Messagede yoh » 05 Aoû 2012, 20:05

Source inter-med.over-blog.com, Lola Gazounaud, Lundi 28 mars 2011


La sociologie d'Abdelmalek Sayad


La double absence

Des illusions de l’émigré aux souffrances de l’immigré


De Abdelmlek Sayad

Préface de Pierre Bourdieu

Editions du. Seuil



Quelques notes biographiques…

Né en 1933 en Kabylie, Abdelmalek Sayad est le troisième enfant et unique garçon d'une famille de cinq enfants. Il quitte son village natale pour commencer une formation d'instituteur à l'Ecole Normale de Bouzareah à Alger. Il est ensuite nommé instituteur d’école dans la casbah d'Alger. Il poursuit enfin ses études à l'Université d'Alger où il rencontre Pierre Bourdieu. En 1963, il s'installe en France. D'abord vacataire au Centre de sociologie européenne de l'Ecole des hautes études en sciences sociales, il intègre, en 1977, le Centre national de la recherche scientifique (CNRS), nommé Directeur de recherches en sociologie. Il décède le 13 mars 1998, prématurément.
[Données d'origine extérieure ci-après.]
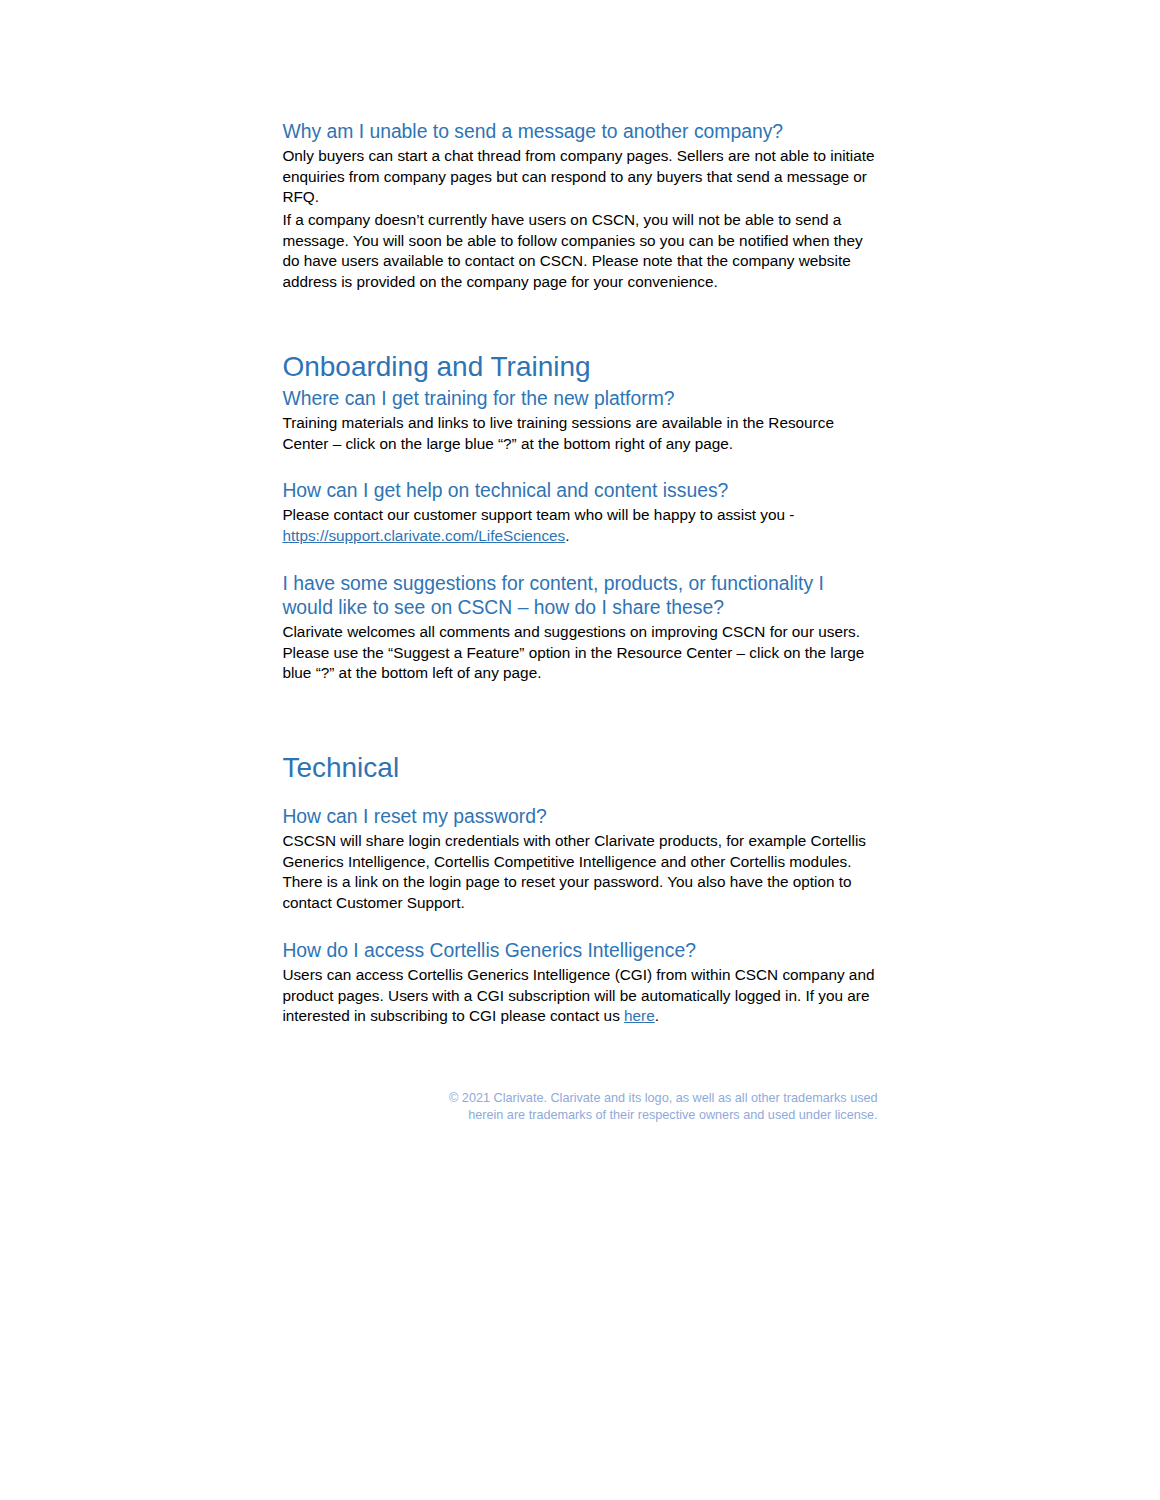Why am I unable to send a message to another company?
Only buyers can start a chat thread from company pages. Sellers are not able to initiate enquiries from company pages but can respond to any buyers that send a message or RFQ.
If a company doesn’t currently have users on CSCN, you will not be able to send a message. You will soon be able to follow companies so you can be notified when they do have users available to contact on CSCN. Please note that the company website address is provided on the company page for your convenience.
Onboarding and Training
Where can I get training for the new platform?
Training materials and links to live training sessions are available in the Resource Center – click on the large blue “?” at the bottom right of any page.
How can I get help on technical and content issues?
Please contact our customer support team who will be happy to assist you - https://support.clarivate.com/LifeSciences.
I have some suggestions for content, products, or functionality I would like to see on CSCN – how do I share these?
Clarivate welcomes all comments and suggestions on improving CSCN for our users. Please use the “Suggest a Feature” option in the Resource Center – click on the large blue “?” at the bottom left of any page.
Technical
How can I reset my password?
CSCSN will share login credentials with other Clarivate products, for example Cortellis Generics Intelligence, Cortellis Competitive Intelligence and other Cortellis modules. There is a link on the login page to reset your password. You also have the option to contact Customer Support.
How do I access Cortellis Generics Intelligence?
Users can access Cortellis Generics Intelligence (CGI) from within CSCN company and product pages. Users with a CGI subscription will be automatically logged in. If you are interested in subscribing to CGI please contact us here.
© 2021 Clarivate. Clarivate and its logo, as well as all other trademarks used
herein are trademarks of their respective owners and used under license.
La sociologie d’Abdelmalek Sayad

Abdelmalek Sayad était un analyste remarquable des sociétés, celles qui se font écho de part et d’autre de la Méditerranée, prises dans un rapport à la fois de proximité et de distance, de connivences et de rapports de force.

Il réalise ainsi avec Pierre Bourdieu une enquête de terrain dans l’Algérie en guerre et publie en 1977, Le Déracinement, la crise de l’agriculture traditionnelle en Algérie, où il présente les conséquences tant sociologiques que psychologiques des regroupements des populations rurales algériennes dans des ‘‘centres’’ opérés par l’armée française durant la guerre d’indépendance.

Ce n’est qu’après, une fois arrivé en France, qu’il commence à analyser, dans le cadre du Centre de sociologie européenne, les phénomènes migratoires. il renouvèle ainsi les problématiques de l'immigration à l’époque où cette question, très politisée, commence à émerger. Tout au long de ces années il a suivi, accompagné le processus de vieillissement des immigrés kabyles et a analysé les contradictions de l’immigration avec une méthodologie minutieuse et intégrale. Il publie à ce titre L’immigration algérienne en France en 1984, L’immigration ou le paradoxe de l’altérité en 1991, puis Un Nanterre algérien Terres des bidonvilles en 1995.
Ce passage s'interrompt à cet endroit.